Fortunately, around that time, a Freescale apps engineer contacted me about a new CPU (the i.MX233) they were going to launch in 2009 that could hit a remarkably low price point. So, I drew up some strawman renderings and did some cost scenarios, and in CES 2009, we circulated the idea around with a few potential customers to get feedback on the features and pricing. The idea sort of slow-rolled through the first few months of 2009, and after chinese new years, I taped out the first prototype board in late March. Around May we contracted an industrial designer to do some sketches, and by June we had a near-final ID; our first 3D printed prototypes were made around then (we couldn’t afford a mechanical engineering contractor I had to learn Solidworks and do the mechanical integration for the 3D prototype myself — since I enjoy learning new things, this was quite a rewarding experience). In July, we inked a PO for steel tooling and by August we had first-shot plastics. September was spent refining and debugging the design, and October was spent doing more testing, refining, and ramping up mass production. And, here we are now, in November. When I wrote this, the first shipment of chumby Ones were somewhere 35,000 feet above the Pacific Ocean en route to LAX. As for the i.MX233, I believe we are one of the first devices on the market to use it…I even got a quote in their launch press release last August, although I couldn’t refer to the chumby One by name at that time.

- Data:
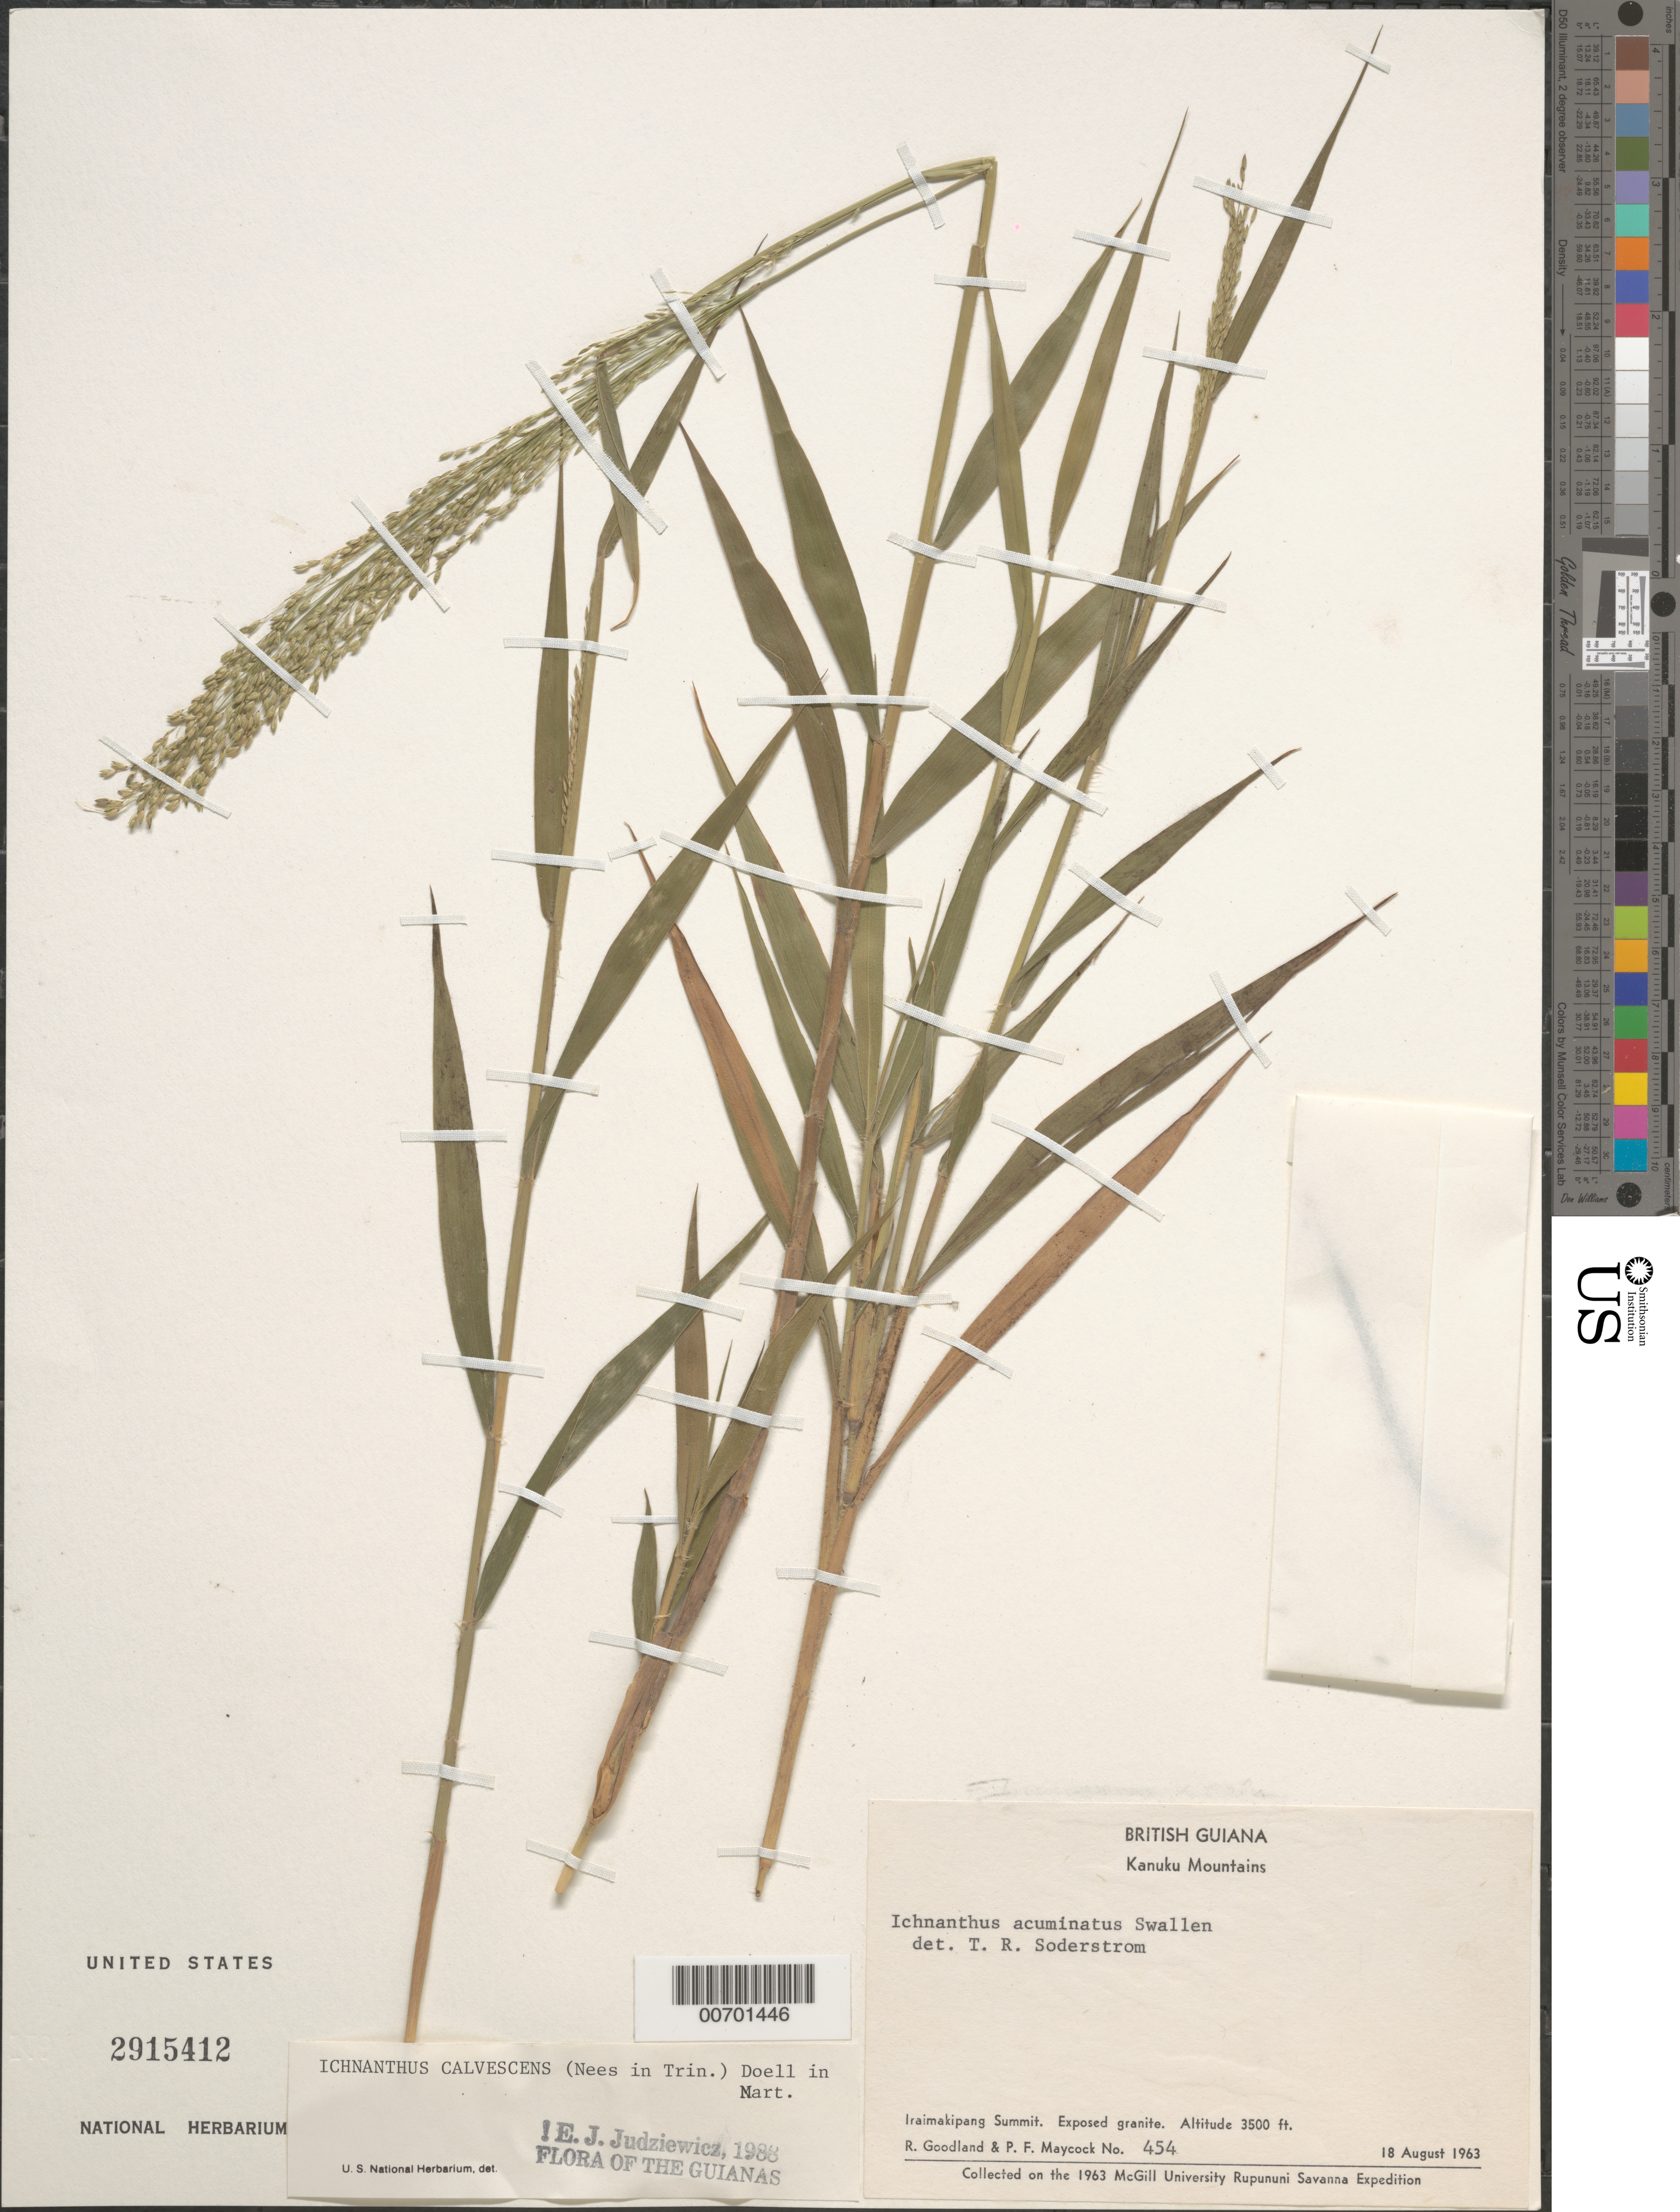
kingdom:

- Exercise requirements:
A) In the chumby One development account, when was the first prototype board taped out?
B) Continue the chumby One development account from its last sentence.

- Results of the exercise:
A) Late March 2009.

B)
Just to give you an idea of what the final assembly line for the chumby One looks like, below is a video of a part of the assembly line:


[flashvideo file=http://www.bunniestudios.com/blog/images/c1mp_line.flv /]

In addition to being about half the price of the original chumby, the new device added some features: it has an FM radio, and it has support for a rechargeable lithium ion battery (although it’s not included with the device, you have to buy one and install it yourself). There’s also a knob so you can easily/quickly adjust the volume. But I don’t think those are really the significant new features. What really gets me excited about this one is that it’s much more hackable. The most significant improvement is that the firmware is stored on a microSD card.

The microSD card isn’t replaceable from the outside — this is to prevent non-hackers from pulling it out and wondering why the device isn’t booting anymore — but if you take the back panel off (screws this time, no glue seals), it’s fairly easy to access. The key here is that no longer do you have to worry about bricking your chumby device: if you screw up the firmware, you just pull it out, mount it on your dev box, and dd a new image onto it. Also, microSD is a “managed” NAND device, unlike our previous generation device which used a raw NAND device. This means that we don’t have to rely on a MTD layer for the filesystem, and instead we can directly drop ext3 onto the device. While we still mount the root partition as read-only to harden the device against accidental damage, unlike our original cramfs implementation, you can trivially remount it as read/write and modify the linux on the device. Also, our OS image takes up only a small portion of the total device capacity, so there’s actually over a gigabyte of extra space on there for you to load extra applications and libraries.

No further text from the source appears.